La section « salle des machines » propose aux auteurs du groupe d'écrire un texte sur un mot ; dans les premières pages du site, actuellement en ligne, c'est le mot « aujourd'hui ». Quelle est l'intention de cette rubrique, à première vue un peu scolaire, dans le sens qu'elle donne une consigne, à la façon aussi de certains concours (même si en effet, les réactions des uns et des autres sont très diverses) ?

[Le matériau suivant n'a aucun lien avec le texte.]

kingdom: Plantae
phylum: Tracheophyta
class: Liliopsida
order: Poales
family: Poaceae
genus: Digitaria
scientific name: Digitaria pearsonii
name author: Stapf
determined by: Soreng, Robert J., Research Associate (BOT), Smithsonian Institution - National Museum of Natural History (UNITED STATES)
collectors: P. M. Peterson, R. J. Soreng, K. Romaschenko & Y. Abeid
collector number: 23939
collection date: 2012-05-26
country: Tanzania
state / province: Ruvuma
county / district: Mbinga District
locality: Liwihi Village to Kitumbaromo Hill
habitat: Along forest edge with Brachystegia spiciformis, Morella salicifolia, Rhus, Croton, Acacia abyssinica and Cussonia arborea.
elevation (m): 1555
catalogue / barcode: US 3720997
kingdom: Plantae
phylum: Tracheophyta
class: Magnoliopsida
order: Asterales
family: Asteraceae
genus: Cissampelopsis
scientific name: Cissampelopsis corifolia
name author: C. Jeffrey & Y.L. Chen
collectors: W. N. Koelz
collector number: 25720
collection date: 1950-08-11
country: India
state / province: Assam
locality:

MS : Cette pratique préexistait à la revue, c'est un exercice auquel plusieurs d'entre nous se livraient avant. C'est un moyen simple pour écrire ensemble. Pour moi, c'est comme si ces sujets communs, ces titres, étaient des fentes dans des heaumes, par lesquelles on se regardait. Cette expérience m'a permis de comprendre de l'intérieur ce qu'est le dialogisme de Bakhtine. Ce n'est pas un rapport frontal, ça n'est pas du ping-pong. On reçoit une influence, et ça nous envoie ailleurs, de manière parfois inattendue, comme des boules de billard — parce qu'on n'est pas l'autre.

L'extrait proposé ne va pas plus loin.